Açoriano Oriental
Só a direita anti-democrática recusa a regra da maioria
O líder parlamentar do PS defendeu hoje que só a "direita" antidemocrática recusa a regra da maioria, considerou que o PSD radicalizou-se e que os socialistas, mesmo com maioria absoluta, teriam um programa semelhante ao atual.
Só a direita anti-democrática recusa a regra da maioria

Autor: Lusa/AO Online

Posições de Carlos César no seu discurso de fundo no debate do programa do Governo, em que apelou a uma cultura de tolerância e de respeito mútuo face às divergências, mas que foi muito contestado pelas bancadas do PSD e do CDS.

Numa alusão à questão da legitimidade de um Governo alternativo formado pelo PS, com suporte parlamentar do PCP, Bloco de Esquerda e "Os Verdes", Carlos César declarou: "Para a aceitação da investidura deste Governo não sobressai nem o valor nem o desvalor da tradição, mas tão só o valor da democracia cujo resultado a prosseguir é o da maioria. Só a direita que se dá mal com a democracia não aceita a maioria e só a direita que convive mal com a democracia não aceita opiniões contrárias", disse, gerando sonoros protestos entre deputados sociais-democratas e centristas.

Numa síntese do que poderá ser um Governo alternativo liderado pelo PS, o ex-presidente do Governo Regional do Açores colocou como missões fundamentais "recuperar [o país] sem descontrolar e reformar sem fragilizar".

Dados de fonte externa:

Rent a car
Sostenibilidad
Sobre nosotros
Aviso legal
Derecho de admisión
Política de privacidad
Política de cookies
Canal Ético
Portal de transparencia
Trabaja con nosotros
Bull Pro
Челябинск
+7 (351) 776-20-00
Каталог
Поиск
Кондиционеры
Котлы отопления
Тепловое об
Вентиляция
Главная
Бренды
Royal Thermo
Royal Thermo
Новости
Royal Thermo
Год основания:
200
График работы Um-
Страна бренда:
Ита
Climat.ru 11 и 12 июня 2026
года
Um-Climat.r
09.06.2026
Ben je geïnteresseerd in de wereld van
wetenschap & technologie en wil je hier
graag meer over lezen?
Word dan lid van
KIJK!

Mas o presidente do PS também deixou alguns recados ao próprio chefe de Estado sobre a necessidade de um Governo alternativo respeitar os compromissos internacionais de Portugal: "O PS não recebe lições de europeísmo de ninguém, incluindo de todos os atuais titulares de órgãos de soberania, mas o Governo de Portugal terá de passar a ter uma voz ativa, na Europa, na defesa dos interesses do nosso país e também na defesa do projeto europeu, não entendido apenas na ótica de um grande mercado. Divergimos da subserviência e da desistência do Governo PSD/PP", afirmou.

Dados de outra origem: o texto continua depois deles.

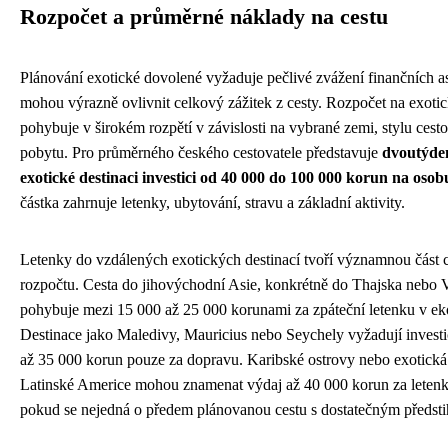
Rozpočet a průměrné náklady na cestu
Plánování exotické dovolené vyžaduje pečlivé zvážení finančních as
mohou výrazně ovlivnit celkový zážitek z cesty. Rozpočet na exotic
pohybuje v širokém rozpětí v závislosti na vybrané zemi, stylu cesto
pobytu. Pro průměrného českého cestovatele představuje
dvoutýde
exotické destinaci investici od 40 000 do 100 000 korun na osob
částka zahrnuje letenky, ubytování, stravu a základní aktivity.
Letenky do vzdálených exotických destinací tvoří významnou část 
rozpočtu. Cesta do jihovýchodní Asie, konkrétně do Thajska nebo 
pohybuje mezi 15 000 až 25 000 korunami za zpáteční letenku v ek
Destinace jako Maledivy, Mauricius nebo Seychely vyžadují invest
až 35 000 korun pouze za dopravu. Karibské ostrovy nebo exotická
Latinské Americe mohou znamenat výdaj až 40 000 korun za leten
pokud se nejedná o předem plánovanou cestu s dostatečným předst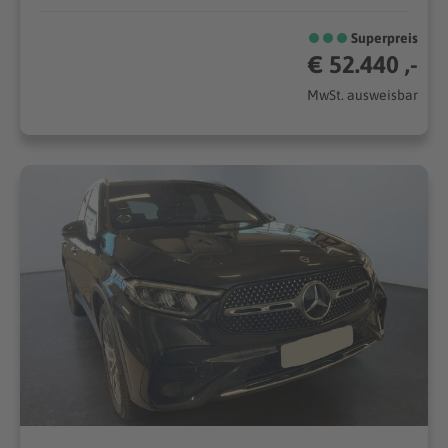
Superpreis
€ 52.440 ,-
MwSt. ausweisbar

Na sua intervenção, o líder da bancada socialista defendeu a tese de que o PS, se tivesse ganho as eleições com maioria absoluta, "poderia não estar a celebrar com a mesma formalidade ou a discutir com a mesma profundidade com o Bloco de Esquerda ou com o PCP um acordo de políticas, mas estaria, certamente, a procurar governar com um programa e conteúdos muito semelhantes aos que se proporá fazer em consequência dos acordos que acabou por concretizar com esses partidos".

"Na verdade, nos últimos anos, a direita portuguesa reconfigurou-se e radicalizou-se, incluindo nesse movimento o afastamento do PSD das suas raízes e emanações históricas e essenciais. A prova é que procurou o CDS, e não o PS, antes e logo após estas eleições", sustentou o presidente do PS.